Ah well. Looks like I'll be talking to myself, for the most part. Since the only commentators have decided to all beggar off (, I could have said "bugger off", but I didn't).
So where was I?
Oh right, Information Theory, the idea of channels and connections; something that gets delivered, like a newspaper, or a message of some kind. How, in the abstract world of IT, information is a string of arbitrary bits, you might chop the string up into chunks and call them words, or symbols, or tokens, again this is arbitrary.
In good old binary, there are only two symbols needed (two states), and binary comes in useful chunks of powers of 2.
You can have arbitrarily complex alphabets, which are just representative "mappings" of any set of possible symbols, say 2^16, of which a subset might represent certain instructions, another subset might represent values, fractional and integral, another might be pixels in a compressed or uncompressed ("raw"), image, and each depends, obviously on how it is interpreted, or what is done with or to it (raw video data usually won't map to a process image --run on a CPU, for instance). The key is recognition, that every pattern is different.

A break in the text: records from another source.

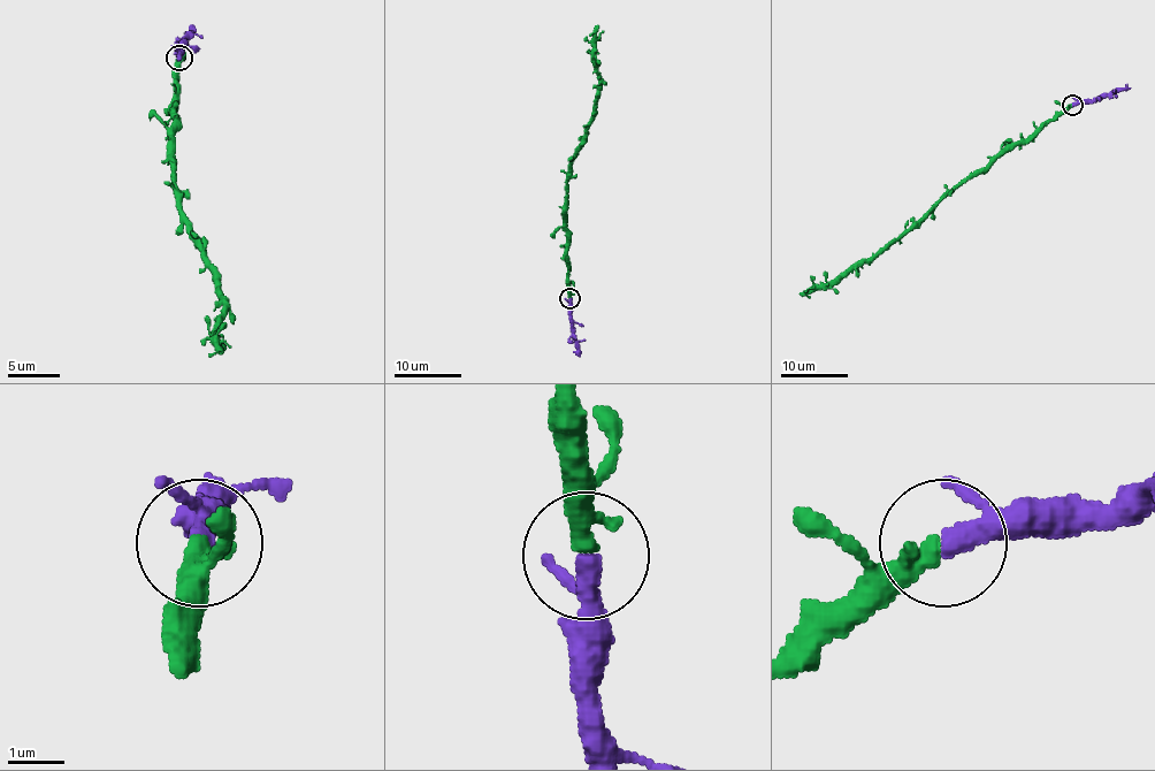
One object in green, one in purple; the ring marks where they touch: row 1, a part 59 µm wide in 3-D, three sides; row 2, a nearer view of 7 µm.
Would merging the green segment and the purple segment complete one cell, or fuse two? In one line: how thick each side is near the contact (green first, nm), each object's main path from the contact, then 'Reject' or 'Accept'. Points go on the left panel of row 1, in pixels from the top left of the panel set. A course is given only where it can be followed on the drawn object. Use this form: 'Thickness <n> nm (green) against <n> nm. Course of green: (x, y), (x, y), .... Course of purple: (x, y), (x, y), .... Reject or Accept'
Thickness 420 nm (green) against 280 nm. Course of green: (178, 56), (173, 190), (175, 206), (222, 295), (218, 330), (222, 349). Course of purple: (178, 56), (193, 31). Accept

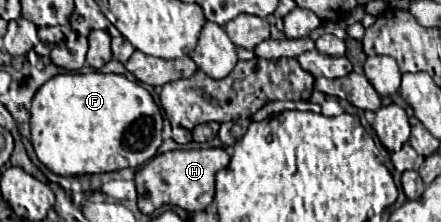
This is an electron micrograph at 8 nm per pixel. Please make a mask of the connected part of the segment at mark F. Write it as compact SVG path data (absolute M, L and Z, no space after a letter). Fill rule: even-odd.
M63 73L51 77L32 99L30 142L37 159L57 175L93 175L137 167L161 147L163 117L151 93L125 75Z

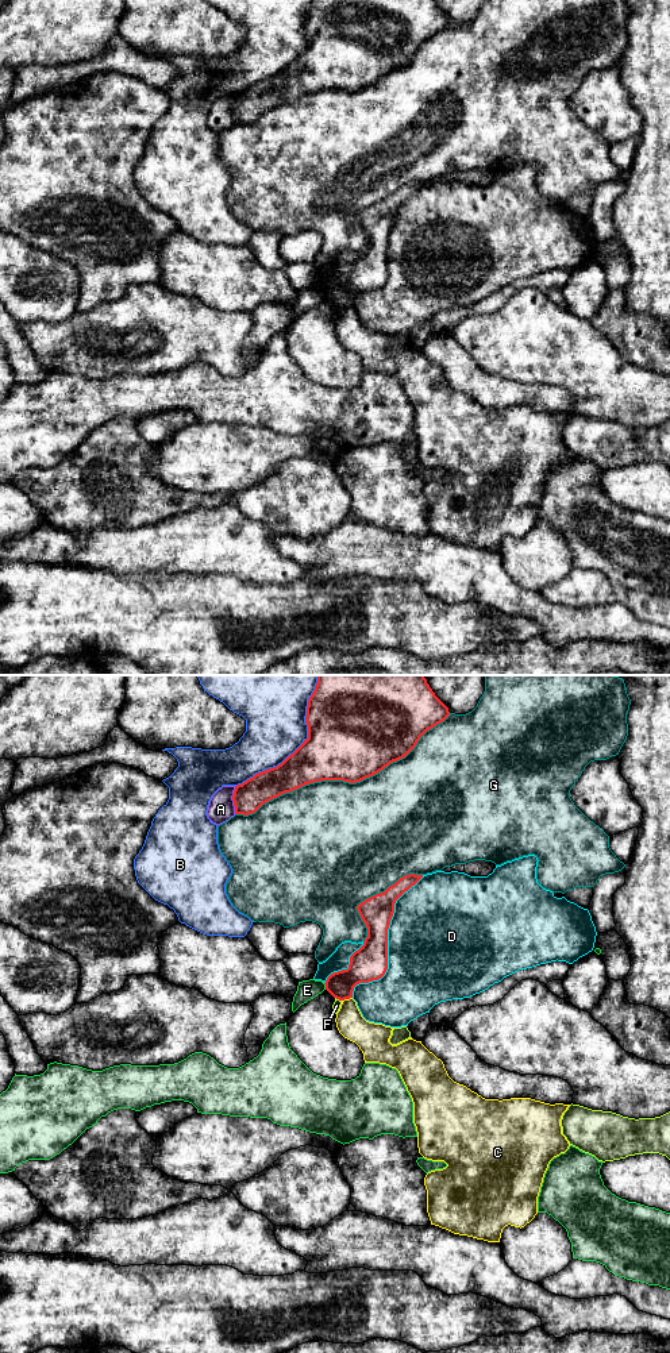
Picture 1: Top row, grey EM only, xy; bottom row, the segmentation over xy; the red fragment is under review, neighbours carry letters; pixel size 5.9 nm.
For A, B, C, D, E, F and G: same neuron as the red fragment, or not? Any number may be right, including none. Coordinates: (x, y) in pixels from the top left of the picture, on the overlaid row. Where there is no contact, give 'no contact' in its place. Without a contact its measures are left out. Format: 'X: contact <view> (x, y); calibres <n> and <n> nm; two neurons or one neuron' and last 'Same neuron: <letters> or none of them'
A: contact xy (233, 800); calibres 180 and 160 nm; two neurons
B: contact xy (303, 743); calibres 460 and 360 nm; two neurons
C: contact xy (346, 998); calibres 220 and 170 nm; two neurons
D: contact xy (387, 944); calibres 220 and 500 nm; two neurons
E: contact xy (326, 986); calibres 170 and 120 nm; two neurons
F: contact xy (338, 998); calibres 190 and 50 nm; two neurons
G: contact xy (343, 781); calibres 480 and 500 nm; two neurons
Same neuron: none of them

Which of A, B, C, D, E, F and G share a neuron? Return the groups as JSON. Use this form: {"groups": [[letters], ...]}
{"groups": [["A"], ["B"], ["C"], ["D"], ["E"], ["F"], ["G"]]}

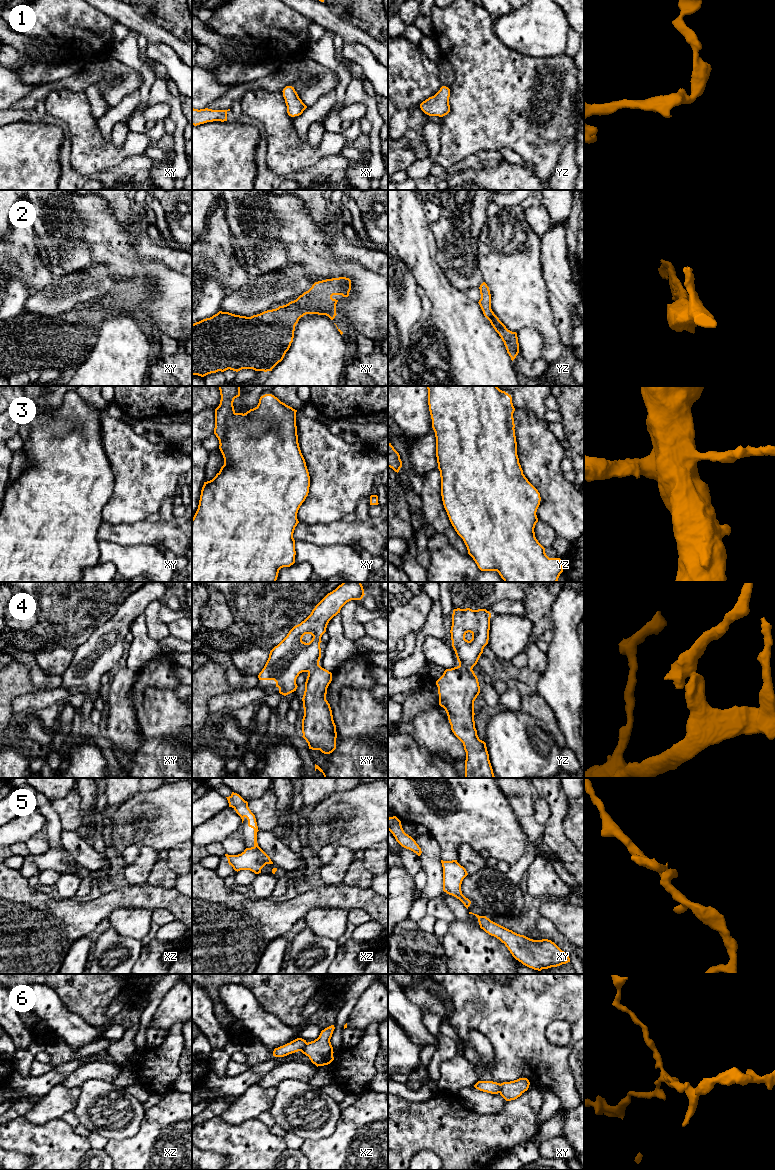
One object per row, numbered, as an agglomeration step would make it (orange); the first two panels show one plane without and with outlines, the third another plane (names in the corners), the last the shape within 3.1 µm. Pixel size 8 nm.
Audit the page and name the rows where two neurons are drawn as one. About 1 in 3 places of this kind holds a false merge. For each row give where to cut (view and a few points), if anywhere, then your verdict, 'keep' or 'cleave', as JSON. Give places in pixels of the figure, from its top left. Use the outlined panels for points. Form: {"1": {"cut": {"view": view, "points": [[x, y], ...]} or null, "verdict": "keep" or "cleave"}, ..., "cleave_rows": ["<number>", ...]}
{"1": {"cut": null, "verdict": "keep"}, "2": {"cut": null, "verdict": "keep"}, "3": {"cut": null, "verdict": "keep"}, "4": {"cut": {"view": "yz", "points": [[459, 664], [471, 669]]}, "verdict": "cleave"}, "5": {"cut": {"view": "xz", "points": [[254, 845], [258, 847]]}, "verdict": "cleave"}, "6": {"cut": {"view": "xy", "points": [[500, 1084], [498, 1092]]}, "verdict": "cleave"}, "cleave_rows": ["4", "5", "6"]}

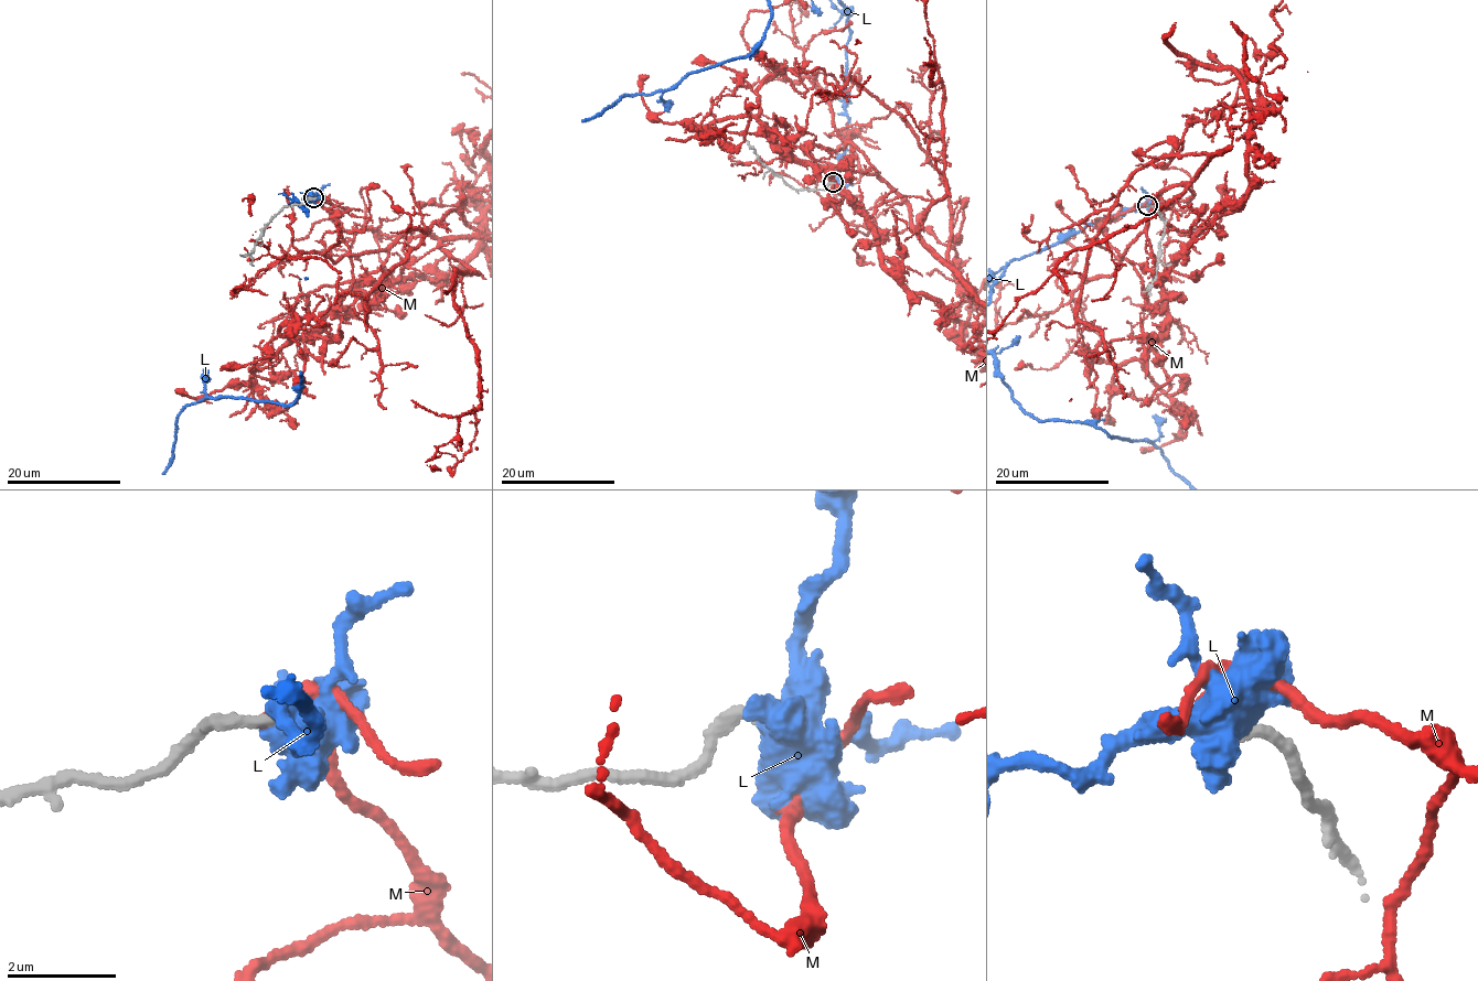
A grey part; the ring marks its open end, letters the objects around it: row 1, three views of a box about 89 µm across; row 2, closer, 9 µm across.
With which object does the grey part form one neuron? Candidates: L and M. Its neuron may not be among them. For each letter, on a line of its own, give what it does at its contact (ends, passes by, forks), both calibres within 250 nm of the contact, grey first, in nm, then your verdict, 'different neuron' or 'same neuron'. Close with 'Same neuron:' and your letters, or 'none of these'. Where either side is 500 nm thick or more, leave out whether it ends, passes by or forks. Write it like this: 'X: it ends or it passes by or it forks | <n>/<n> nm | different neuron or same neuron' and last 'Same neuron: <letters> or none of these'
L: 240/550 nm | different neuron
M: it ends | 240/400 nm | same neuron
Same neuron: M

If you, an observer, start receiving a stream of bits down some connection, and you don't know what the protocol is, all you can do is store it, and wait for more.
You might compare what's arriving with what you have received, in a kind of continuous search for some pattern (like, a repeated pattern). If it's just a continuous stream of random bits, you're sunk. Without some kind of repetition to "recognise", there's only meaningless information.